Light & Verity

Breaking barriers

When did your Yale school go coed?

Starting in the fall of 2019 and extending through 2020, the university has been celebrating the 150th anniversary of the first women students at Yale. Here are the dates when each of Yale’s schools first went coed.

1869
School of Art
(founded 1869)
Augustus and Caroline Street, who funded the School of Fine Arts (its
original name), required from the start that women be admitted as students.

1890   
School of Music
(founded 1890)
Courses in music for credit began in 1890. Four years later, the first bachelor of music recipients included three men and one woman.

1892   
Graduate School
(founded 1847)
In the year the Graduate School opened its doors to women, 20 enrolled in PhD programs. Two years later, seven of them became Yale’s first women PhDs.

1916   
School of Medicine
(founded 1810)
One hundred six years after its founding, the School of Medicine admitted women—but only after the father of Louise Farnam, one of the three pioneering students, pledged $1,000 to build a women’s restroom in the school.

1918   
School of Public Health
(founded 1915)
The first woman to earn a master of public health degree graduated in 1919, not long after a public health program was launched as a division of the School of Medicine.

1919   
Law School
(founded c. 1843)
The first woman to graduate from the Law School—and from the university—was Alice Rufie Jordan Blake 1886LLB, who gained admission with the lawyerly argument that the school’s catalogue did not expressly exclude women. Although Blake won her fight, the Corporation quickly moved to bar women from the school. The policy wasn’t reversed until 1919.

1923   
School of Nursing
(founded 1923)
Women were admitted to the School of Nursing at its start. They have made up the majority of its students ever since.

1925   
School of Drama
(founded 1925)
The drama school originated as a division of the School of Fine Arts, and therefore welcomed women from its beginning.
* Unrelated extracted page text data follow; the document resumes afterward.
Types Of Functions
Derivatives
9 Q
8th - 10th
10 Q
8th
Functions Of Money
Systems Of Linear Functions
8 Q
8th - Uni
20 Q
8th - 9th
There was no change when it was spun off to become a separate school in 1955.

1932   
Divinity School
(founded 1822)
The Divinity School first admitted women in 1932, the same year it moved up Prospect Hill to the Sterling Divinity Quadrangle.

1942    
School of Architecture
(founded 1916)
Yale’s professional architecture program began in 1916 as part of the coeducational School of Fine Arts, but no women were enrolled in the program until 1942.

1951   
School of Engineering
(founded 1852)
The first woman to earn an engineering degree from Yale, Consuela Hauser, arrived on campus with her fellow student and new husband Ray Hauser in the fall of 1951. They earned their master of engineering degrees the following year.

1966   
School of the Environment
(founded 1900)
The last of Yale’s all-male professional schools to go coed was originally named the School of Forestry. In 1966, it admitted Diana Starr (now Diana Starr Cooper), who earned her master of forest science in 1969.

1969    
Yale College
(founded 1701)
The college was the first school founded and the last to end male-only education.

1976   
School of Management
(founded 1976)
Yale’s newest professional school welcomed both men and women from the day of its founding as the School of Organization and Management.